Until they disbanded late last year, Element 101 was one of the peaks. Their final offering, More Than Motion, is a dense, well-instrumented and intelligent album that has all the benefits of indie rock without many of the pitfalls. Lead singer Crissie Verhagen lends her gentle-but-powerful vocals (sometimes reminiscent of Courtney Love and Cranberries singer Dolores O'Riordan) to equally understated instrumentals that together form a powerful unit that seems disinterested in fame. There are no instrumental solos on this album, and Verhagen even hands frontperson duties over to guitarist/keyboardist Chris Mizzone on "Under the Ocean." She again takes a back seat to her bandmates on the verses to "Something Like A Dream," which are stream-of-consciousness mumblings drowned out almost completely by the rest of the band. The song is admirable because of its originality, and it will appeal to most critics, but will be cause for most others to reach for the "skip" button.
Apart from "My Darkest Night," "Love Has No Sound" and "Dream," which sound too much like the first two cuts ("Fade Away" and "Stop Breathing"), the songs on this album are fresh, carefully constructed and, to this ear, golden. The lyrics, though cryptic (you'll notice that I haven't mentioned them thus far—it's because I couldn't make sense of them) often give the feeling that the listener is walking in on the middle of a conversation. Kind of like what you might hear when sitting in a mall at Christmastime—odds and ends of various dialogues, strewn together with no particular formula or attempt at cohesiveness.
The album's strongest moments are early on. "Fade Away" and "Stop Breathing" are mid-tempo semi-rockers that set the tone for the rest of the record. Unfortunately, the band doesn't break out of that mode until the final cut, a ballad that would have been more easily digested in the middle of the order.

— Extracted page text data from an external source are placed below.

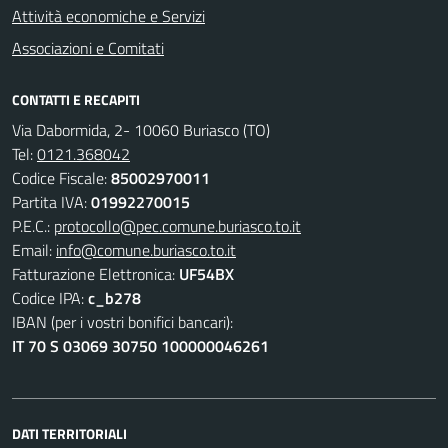
Attività economiche e Servizi
Associazioni e Comitati
CONTATTI E RECAPITI
Via Dabormida, 2- 10060 Buriasco (TO)
Tel:
0121.368042
Codice Fiscale:
85002970011
Partita IVA:
01992270015
P.E.C.:
protocollo@pec.comune.buriasco.to.it
Email:
info@comune.buriasco.to.it
Fatturazione Elettronica:
UF54BX
Codice IPA:
c_b278
IBAN (per i vostri bonifici bancari):
IT 70 S 03069 30750 100000046261
DATI TERRITORIALI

In all, it's rather sad to know that Element 101 is no longer with us, and that there isn't a larger market for their kind of music. With the right marketing, this band could easily have been one of the darlings of the CCM world. Another T&N band will soon take their place, but in the meantime, you might want to reach into the grave, sidestep the glut of all-too-perfect-pop and pull out More Than Motion. Help make the case for a reunion album.